═════ DOCUMENT

Du paradis artificiel nous sommes brusquement bannis, lorsque
sa nature fausse est dévoilée. La féerie laisse place à un spleen
tout baudelairien, âpre et âcre, qui contraste fort avec le
précédent univers. Scénario de dévoilement basé sur le signifiant
ultime. A l'opposé se trouve "Rock'n roll star". Le
morceau obéit pourtant à un schéma tout aussi scénarisé, fictionnel,
qui crée et manipule un personnage. Ducon, patronyme symbolique
et généralisant, drague une fille (" Salut poupée comment
tu vas? "). Raconte sa vie et aligne les clichés risibles
jusqu'au dernier vers, signifiant ultime, qui concrétise la
situation ("Attends-moi aux toilettes, j'arrive").
Contrairement à ses autres morceaux, Saez inscrit celui-ci dans
un lieu [une boîte ou quelque chose comme ça...] et dans la
durée [entre l'intro-rencontre et la chute] et fait de ce moment
un monologue distancié. En nommant son personnage, il désamorce
son texte et l'aiguille vers la parodie.
Scénario de comédie. Le
cas d'"Amandine II" est similaire quoique plus complexe.
C'est ici la musique qui dément le texte. Les mots décrivent
sa dépression lorsque les notes valsent vigoureusement. C'est
qu'Amandine II représente un moment de la dépression : celui
de l'énergie du désespoir. Cet instant délicieux où l'amoureux
au cœur déchiré perd la conscience et retrouve le sourire
dans l'aliénation.
"Et ce putain de monde
peut bien cramer
Et les drogues peuvent bien me faire planer
Jamais je ne crèverai sans toi
Jamais je ne crèverai sans toi..."

══════════

**VOTRE OBJECTIF**
Modifiez le passage du document commençant par "C'est ici la" et allant jusqu'à "dans l'aliénation." en y remplaçant "le sourire" par "la joie", puis redonnez ce passage.

═════ EXTRAITS DE DONNÉES

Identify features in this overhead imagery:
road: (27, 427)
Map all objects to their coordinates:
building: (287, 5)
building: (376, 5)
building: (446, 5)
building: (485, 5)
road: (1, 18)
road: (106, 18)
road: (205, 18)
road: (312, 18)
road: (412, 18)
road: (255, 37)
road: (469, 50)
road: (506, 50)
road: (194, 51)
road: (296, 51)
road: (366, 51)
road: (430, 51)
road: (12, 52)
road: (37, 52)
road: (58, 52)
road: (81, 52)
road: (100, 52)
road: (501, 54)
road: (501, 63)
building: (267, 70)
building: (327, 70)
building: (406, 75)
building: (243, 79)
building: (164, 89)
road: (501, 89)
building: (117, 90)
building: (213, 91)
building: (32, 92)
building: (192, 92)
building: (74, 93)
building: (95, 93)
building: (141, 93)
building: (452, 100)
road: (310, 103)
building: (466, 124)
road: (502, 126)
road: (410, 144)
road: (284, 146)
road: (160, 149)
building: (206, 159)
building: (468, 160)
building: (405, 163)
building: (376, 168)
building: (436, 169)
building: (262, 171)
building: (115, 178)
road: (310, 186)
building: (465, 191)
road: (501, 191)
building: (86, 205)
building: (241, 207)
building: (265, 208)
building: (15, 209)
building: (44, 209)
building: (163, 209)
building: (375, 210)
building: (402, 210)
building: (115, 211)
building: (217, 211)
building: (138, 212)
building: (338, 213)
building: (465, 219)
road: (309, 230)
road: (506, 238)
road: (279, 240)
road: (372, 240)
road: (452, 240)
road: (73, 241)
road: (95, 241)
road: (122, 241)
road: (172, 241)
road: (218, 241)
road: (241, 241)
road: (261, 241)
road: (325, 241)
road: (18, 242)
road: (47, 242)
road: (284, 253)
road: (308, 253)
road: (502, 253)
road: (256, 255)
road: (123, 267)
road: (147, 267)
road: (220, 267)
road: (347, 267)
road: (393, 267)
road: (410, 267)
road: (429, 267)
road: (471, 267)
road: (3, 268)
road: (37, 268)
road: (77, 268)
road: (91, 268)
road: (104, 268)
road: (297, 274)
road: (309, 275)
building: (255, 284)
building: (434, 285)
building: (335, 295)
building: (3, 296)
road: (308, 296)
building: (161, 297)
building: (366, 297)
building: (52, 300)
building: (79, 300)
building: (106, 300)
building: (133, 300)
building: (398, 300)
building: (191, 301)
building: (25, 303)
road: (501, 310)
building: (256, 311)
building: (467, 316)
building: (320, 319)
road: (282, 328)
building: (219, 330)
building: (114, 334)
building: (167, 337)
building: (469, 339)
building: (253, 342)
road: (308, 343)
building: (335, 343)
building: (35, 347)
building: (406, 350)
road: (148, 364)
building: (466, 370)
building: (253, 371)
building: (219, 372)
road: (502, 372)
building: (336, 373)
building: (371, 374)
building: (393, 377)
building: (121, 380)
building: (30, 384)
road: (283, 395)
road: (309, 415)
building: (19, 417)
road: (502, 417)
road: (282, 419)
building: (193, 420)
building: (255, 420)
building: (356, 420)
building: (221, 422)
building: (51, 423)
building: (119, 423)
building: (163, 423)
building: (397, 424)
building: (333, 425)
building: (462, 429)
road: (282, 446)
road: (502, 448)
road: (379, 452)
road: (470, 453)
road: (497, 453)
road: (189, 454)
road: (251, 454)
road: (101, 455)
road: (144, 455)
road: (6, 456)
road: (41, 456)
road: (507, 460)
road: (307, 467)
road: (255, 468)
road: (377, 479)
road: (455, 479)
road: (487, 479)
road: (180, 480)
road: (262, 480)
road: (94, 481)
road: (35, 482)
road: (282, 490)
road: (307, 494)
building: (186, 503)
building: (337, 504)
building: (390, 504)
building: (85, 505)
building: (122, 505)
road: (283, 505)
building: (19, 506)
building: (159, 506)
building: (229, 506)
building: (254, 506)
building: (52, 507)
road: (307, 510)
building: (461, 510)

══════════
═════ EXTRAITS DE DONNÉES

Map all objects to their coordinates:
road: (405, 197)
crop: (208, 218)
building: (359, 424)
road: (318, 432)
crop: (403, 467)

══════════

**SOLUTION PROPOSÉE**
C'est ici la musique qui dément le texte. Les mots décrivent
sa dépression lorsque les notes valsent vigoureusement. C'est
qu'Amandine II représente un moment de la dépression : celui
de l'énergie du désespoir. Cet instant délicieux où l'amoureux
au cœur déchiré perd la conscience et retrouve la joie
dans l'aliénation.